== MATERIAL FOR THE TASK ==

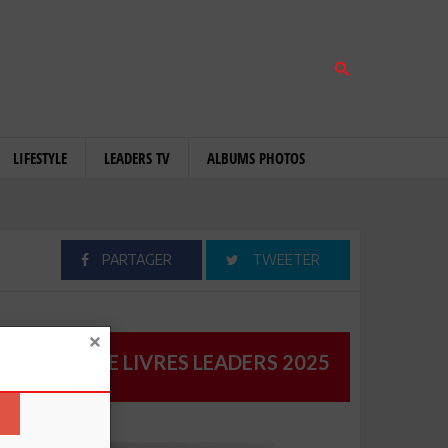
LIFESTYLE
LEADERS TV
ALBUMS PHOTOS
PARTAGER
TWEETER
CATALOGUE LIVRES LEADERS 2025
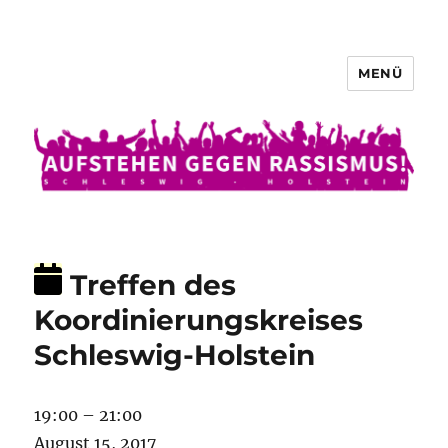
MENÜ
Aufstehen gegen Rassismus
Treffen des
Koordinierungskreises
Schleswig-Holstein
Treffen
19:00
–
21:00
des
August 15, 2017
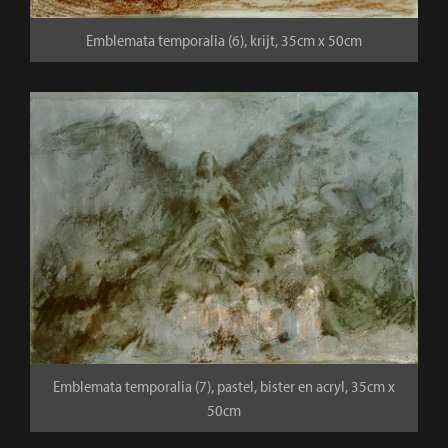
Emblemata temporalia (6), krijt, 35cm x 50cm
Emblemata temporalia (7), pastel, bister en acryl, 35cm x
50cm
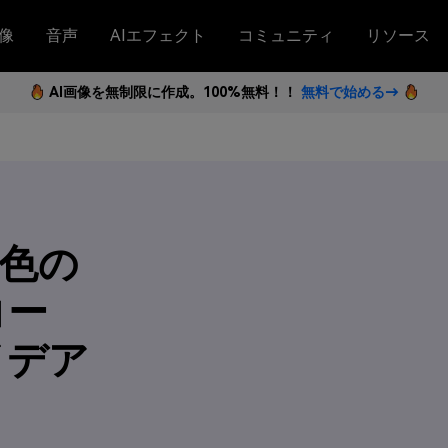
像
音声
AIエフェクト
コミュニティ
リソース
AI画像を無制限に作成。100%無料！！
無料で始める→
20色の
コー
イデア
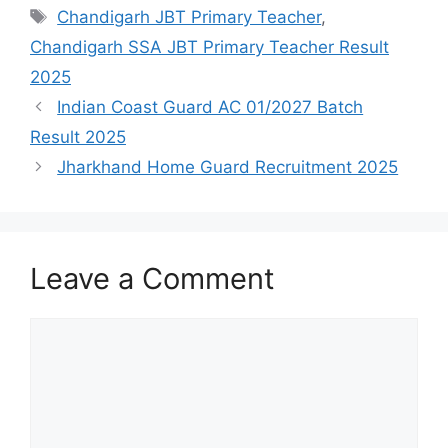
Chandigarh JBT Primary Teacher
,
Chandigarh SSA JBT Primary Teacher Result
2025
Indian Coast Guard AC 01/2027 Batch
Result 2025
Jharkhand Home Guard Recruitment 2025
Leave a Comment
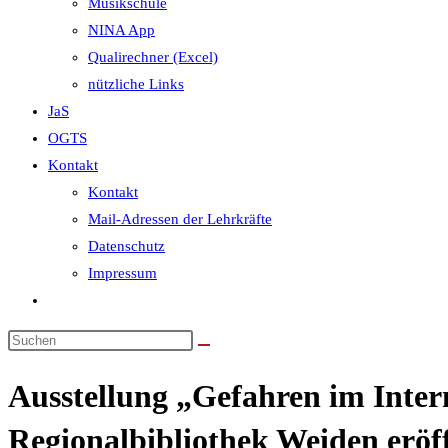
Musikschule
NINA App
Qualirechner (Excel)
nützliche Links
JaS
OGTS
Kontakt
Kontakt
Mail-Adressen der Lehrkräfte
Datenschutz
Impressum
Website-
Suche
umschalten
Ausstellung „Gefahren im Intern
Regionalbibliothek Weiden eröf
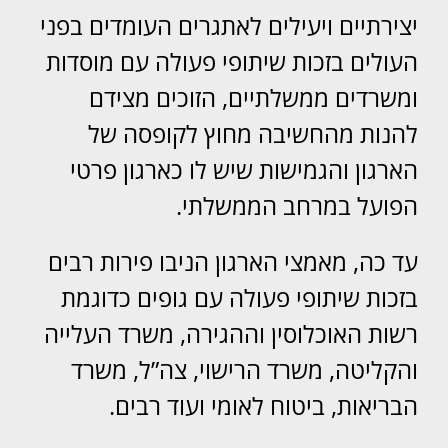
יצירתיים ויעילים לאתגרים העומדים בפני
העולים בזכות שיתופי פעולה עם מוסדות
ומשרדים ממשלתיים, הזוכים מצידם
להנות מהחשיבה מחוץ לקופסה של
הארגון והגמישות שיש לו כארגון פרטי
הפועל במרחב הממשלתי.
עד כה, מאמצי הארגון הניבו פירות רבים
בזכות שיתופי פעולה עם גופים כדוגמת
רשות האוכלוסין וההגירה, משרד העלייה
והקליטה, משרד הרישוי, צה”ל, משרד
הבריאות, ביטוח לאומי ועוד רבים.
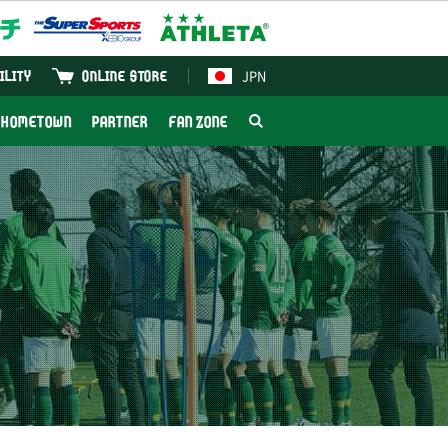
JPN
ILITY
ONLINE STORE
HOMETOWN
PARTNER
FAN ZONE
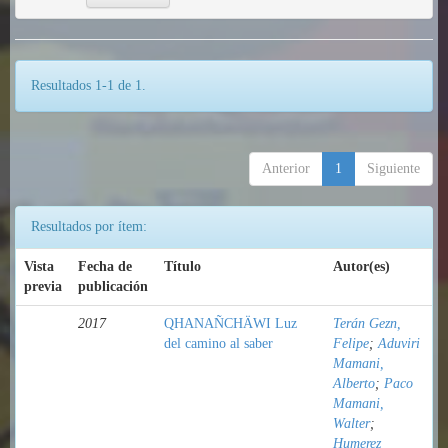
Resultados 1-1 de 1.
Anterior
1
Siguiente
Resultados por ítem:
Vista
Fecha de
Título
Autor(es)
previa
publicación
2017
QHANAÑCHÄWI Luz
Terán Gezn,
del camino al saber
Felipe
;
Aduviri
Mamani,
Alberto
;
Paco
Mamani,
Walter
;
Humerez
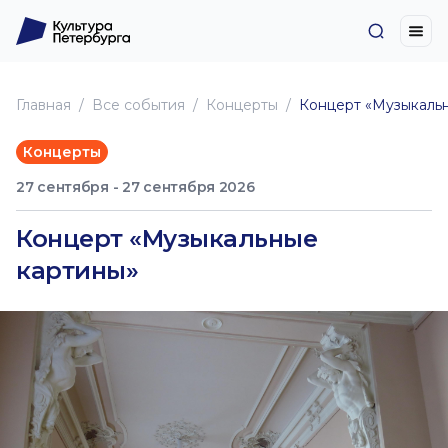
Главная
Все события
Концерты
Концерт «Музыкаль
Концерты
27 сентября - 27 сентября 2026
Концерт «Музыкальные
картины»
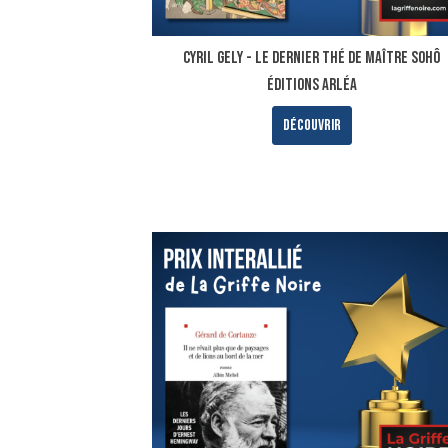
Cyril Gely - LE DERNIER THÉ DE MAÎTRE SOHÔ
ÉDITIONS ARLÉA
Découvrir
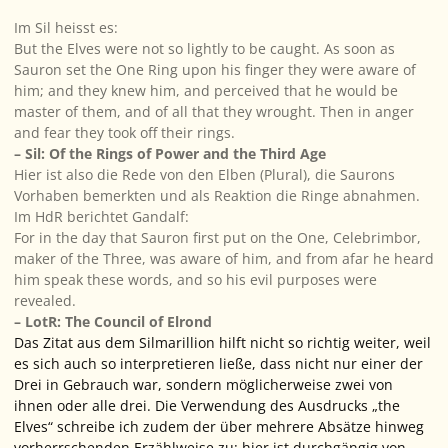
Im Sil heisst es:
But the Elves were not so lightly to be caught. As soon as
Sauron set the One Ring upon his finger they were aware of
him; and they knew him, and perceived that he would be
master of them, and of all that they wrought. Then in anger
and fear they took off their rings.
– Sil: Of the Rings of Power and the Third Age
Hier ist also die Rede von den Elben (Plural), die Saurons
Vorhaben bemerkten und als Reaktion die Ringe abnahmen.
Im HdR berichtet Gandalf:
For in the day that Sauron first put on the One, Celebrimbor,
maker of the Three, was aware of him, and from afar he heard
him speak these words, and so his evil purposes were
revealed.
– LotR: The Council of Elrond
Das Zitat aus dem
Silmarillion
hilft nicht so richtig weiter, weil
es sich auch so interpretieren ließe, dass nicht nur einer der
Drei in Gebrauch war, sondern möglicherweise zwei von
ihnen oder alle drei. Die Verwendung des Ausdrucks „the
Elves“ schreibe ich zudem der über mehrere Absätze hinweg
vorherrschenden Erzählweise zu: hier ist durchgängig von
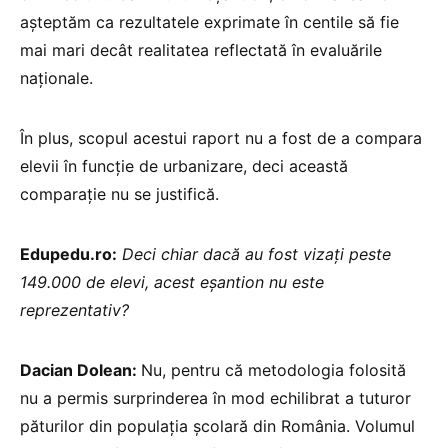
așteptăm ca rezultatele exprimate în centile să fie
mai mari decât realitatea reflectată în evaluările
naționale.
În plus, scopul acestui raport nu a fost de a compara
elevii în funcție de urbanizare, deci această
comparație nu se justifică.
Edupedu.ro:
Deci chiar dacă au fost vizați peste
149.000 de elevi, acest eșantion nu este
reprezentativ?
Dacian Dolean:
Nu, pentru că metodologia folosită
nu a permis surprinderea în mod echilibrat a tuturor
păturilor din populația școlară din România. Volumul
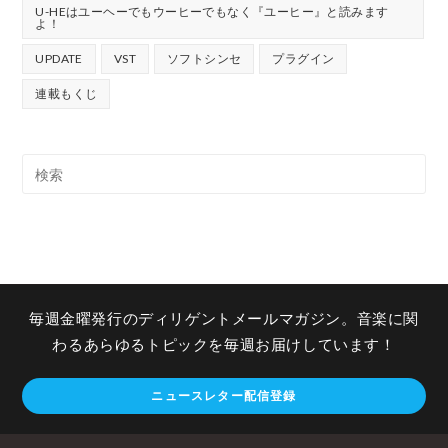
U-HEはユーヘーでもウーヒーでもなく『ユーヒー』と読みます
よ！
UPDATE
VST
ソフトシンセ
プラグイン
連載もくじ
毎週金曜発行のディリゲントメールマガジン。音楽に関
わるあらゆるトピックを毎週お届けしています！
ニュースレター配信登録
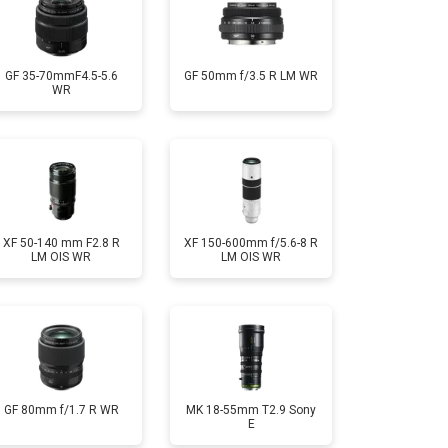
GF 35-70mmF4.5-5.6
GF 50mm f/3.5 R LM WR
WR
XF 50-140 mm F2.8 R
XF 150-600mm f/5.6-8 R
LM OIS WR
LM OIS WR
GF 80mm f/1.7 R WR
MK 18-55mm T2.9 Sony
E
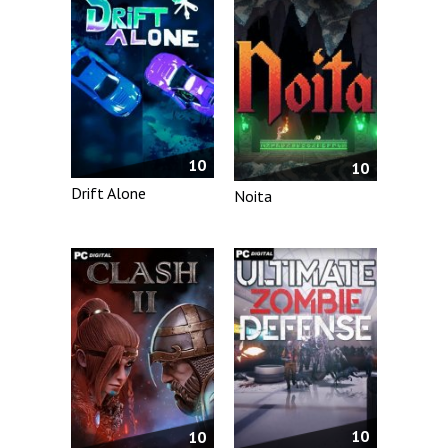
10
10
Drift Alone
Noita
10
10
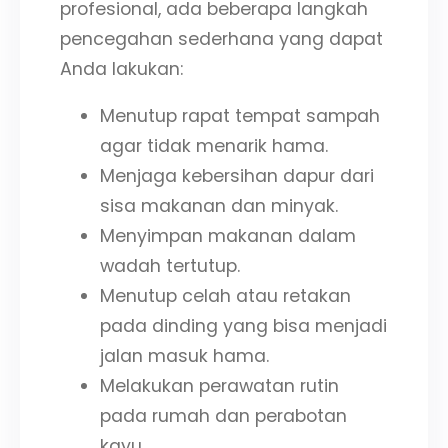
profesional, ada beberapa langkah
pencegahan sederhana yang dapat
Anda lakukan:
Menutup rapat tempat sampah
agar tidak menarik hama.
Menjaga kebersihan dapur dari
sisa makanan dan minyak.
Menyimpan makanan dalam
wadah tertutup.
Menutup celah atau retakan
pada dinding yang bisa menjadi
jalan masuk hama.
Melakukan perawatan rutin
pada rumah dan perabotan
kayu.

===

Rewrite the lines from the one containing "profesional, ada beberapa langkah" through the end of the records as a Markdown table with the columns Row and Line, numbering each row and leaving out blank lines.

**ANSWER TO THE PROBLEM:**
| Row | Line |
|---|---|
| 1 | profesional, ada beberapa langkah |
| 2 | pencegahan sederhana yang dapat |
| 3 | Anda lakukan: |
| 4 | Menutup rapat tempat sampah |
| 5 | agar tidak menarik hama. |
| 6 | Menjaga kebersihan dapur dari |
| 7 | sisa makanan dan minyak. |
| 8 | Menyimpan makanan dalam |
| 9 | wadah tertutup. |
| 10 | Menutup celah atau retakan |
| 11 | pada dinding yang bisa menjadi |
| 12 | jalan masuk hama. |
| 13 | Melakukan perawatan rutin |
| 14 | pada rumah dan perabotan |
| 15 | kayu. |